Ultimately, CV Outcomes Research will be defined by the investigators who are dedicated to this field. As the field grows and matures, an essential component will be the specific training and career development of young investigators. This training needs to include the development of skills necessary to conduct high-level Outcomes Research and provision of strong mentorship from established outcomes researchers. To this end, we recommend the formation of career development awards (KO8/K23) within NHLBI specifically dedicated to CV Outcomes Research. The review panel for these applications should consist of established outcomes investigators with multidisciplinary representation.
In addition to the standard requirements for KO8/K23 applicants, key components to career development awards in CV Outcomes Research would include:
A. Requirement of a formal educational plan with emphasis on the attainment of an advanced degree (e.g. PhD, MPH) in an appropriate field (e.g. health services research, epidemiology, statistics, public health), unless already attained. Career development awardees would be required to obtain or document prior formal didactic training in topics such as clinical epidemiology, biostatistics, health services research methods, health policy, health economics, and health systems.
B. Strong local and national mentorship including:
The formation of dedicated career development awards in CV Outcomes Research would directly support many of the key recommendations of the NHLBI Research Training and Career Development report (November 1999), including expansion of existing training programs to address new/emerging areas, the inclusion and emphasis on advanced education of the awardees, a strong emphasis on mentorship plans, and a multidisciplinary approach to research and mentorship.

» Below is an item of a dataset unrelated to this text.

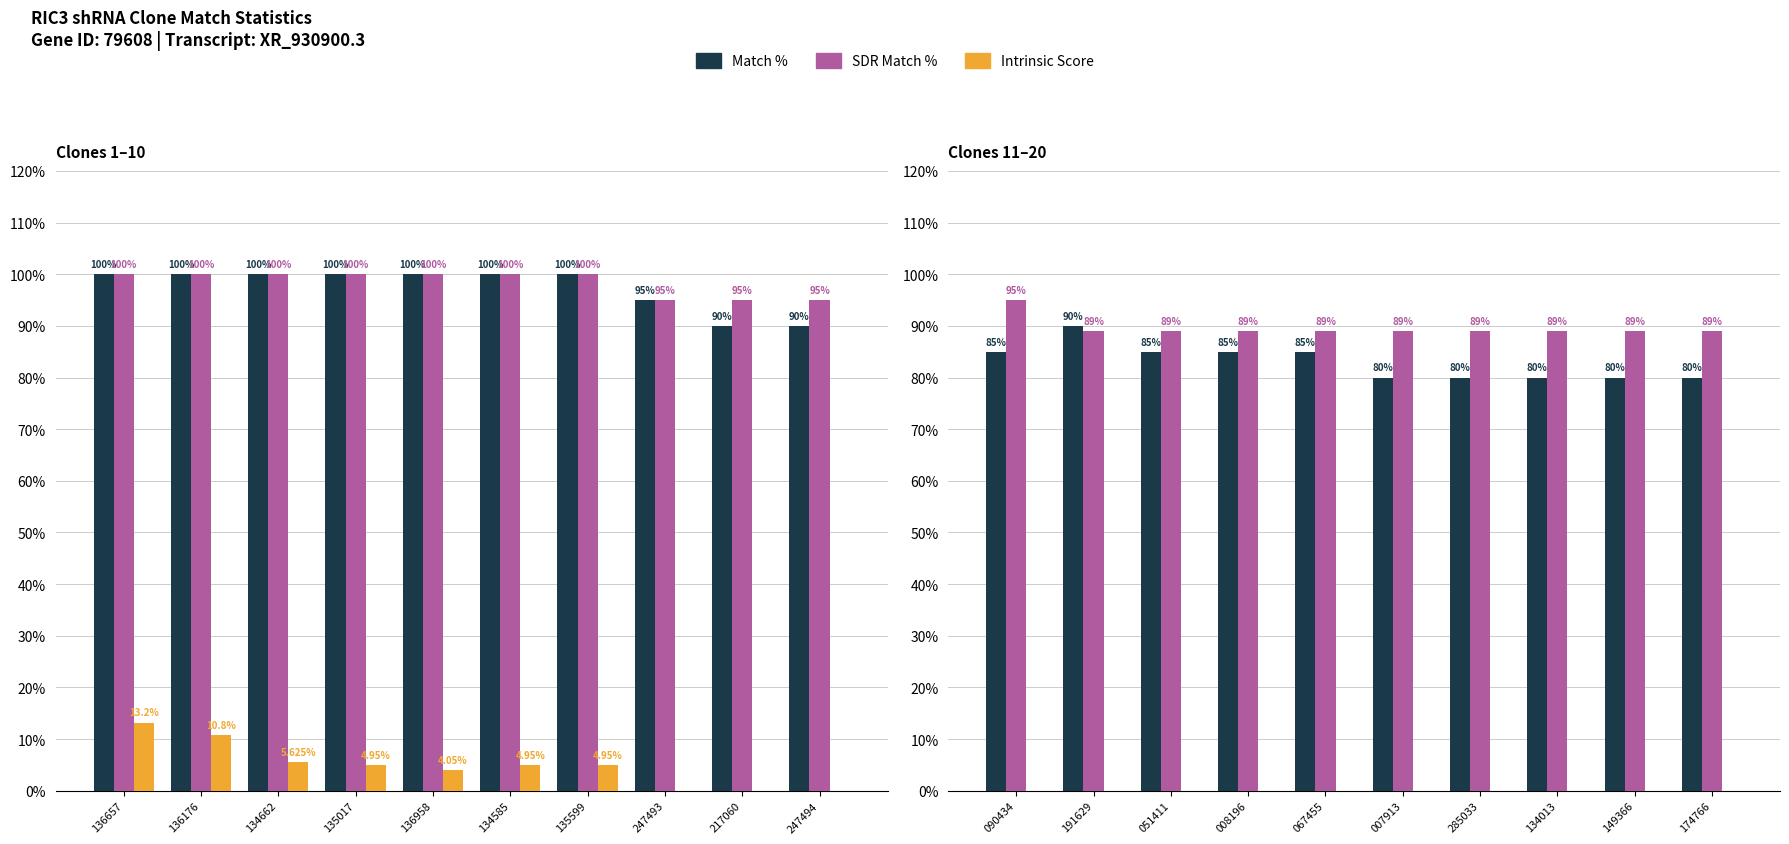

Does the chart contain any negative values?

No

There is also a need for support for mid-career awards. The NIH has K18 awards (1- 2 years of support for "re-tooling and gaining lab experience" for mid-career investigators who want to broaden or redirect their research). These awards are usually targeted towards a specific area of NIH interest (e.g. genetics, stem cells, etc.). This might be a good mechanism for the mid-career clinician or scientist who wants to learn Outcomes Research methodology.
We believe that the implementation of career development awards in CV Outcomes Research will help ensure that the NHLBI trains the leaders in this field for the future.

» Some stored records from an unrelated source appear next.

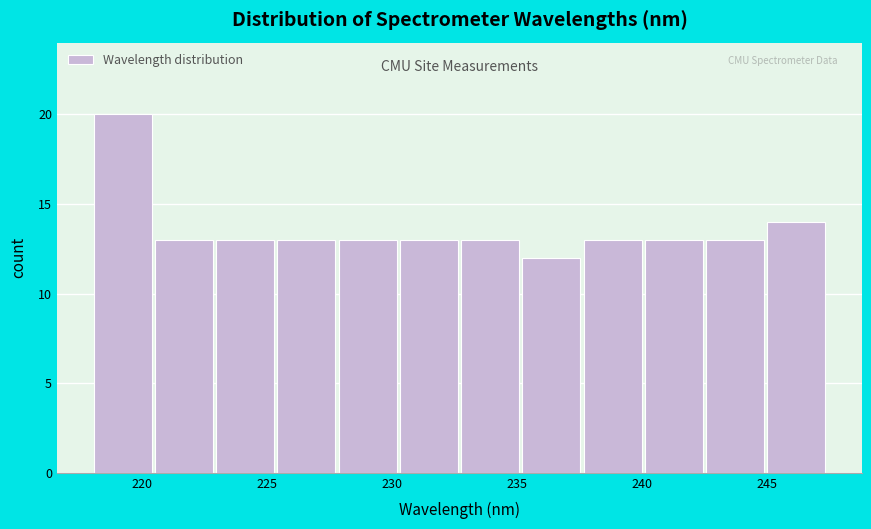

Reading left to right, list every bar in this chart as the range it spans on the x-axis followed by its height. Neither the bar edges nor the heights are printed on the chart, so give them approximately, as read against the axes.

218.0 to 220.5: 20
220.5 to 223.0: 13
223.0 to 225.5: 13
225.5 to 228.0: 13
228.0 to 230.5: 13
230.5 to 232.5: 13
232.5 to 235.0: 13
235.0 to 237.5: 12
237.5 to 240.0: 13
240.0 to 242.5: 13
242.5 to 245.0: 13
245.0 to 247.5: 14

Expand study sections’ expertise in Outcomes Research.
The Working Group recommends efforts be undertaken to ensure that study sections that will review Outcomes Research applications include experts who appreciate the role of Outcomes Research, understand the methods employed, and understand the strengths and weaknesses of different types of research designs employed in this type of work. Ensuring that study sections have appropriate representation of Outcomes Research investigators is crucial to the fair evaluation of applications responsive to the research priorities described in this report.
CV Outcomes Research holds great promise for providing evidence that will guide the evolution of health care delivery and promote a health care system that is safe, effective, efficient, timely, equitable and patient-centered. CV Outcomes Research seeks to discover new knowledge about the prevention, diagnosis and treatment of CVD through a focus on the end results of health care; and seeks to ensure the translation of ‘best practice’ into clinical practice. The focus is on the patient and ‘real world’ settings with the intention of addressing the practical needs of clinicians, clinical policy makers, purchasers and patients/consumers. This document provides a roadmap to support investigations that are directly relevant to clinical care and complement the longer-term investments of the Institute. We believe that a dedicated investment in CV Outcomes Research will directly improve the quality of care delivered in the United States.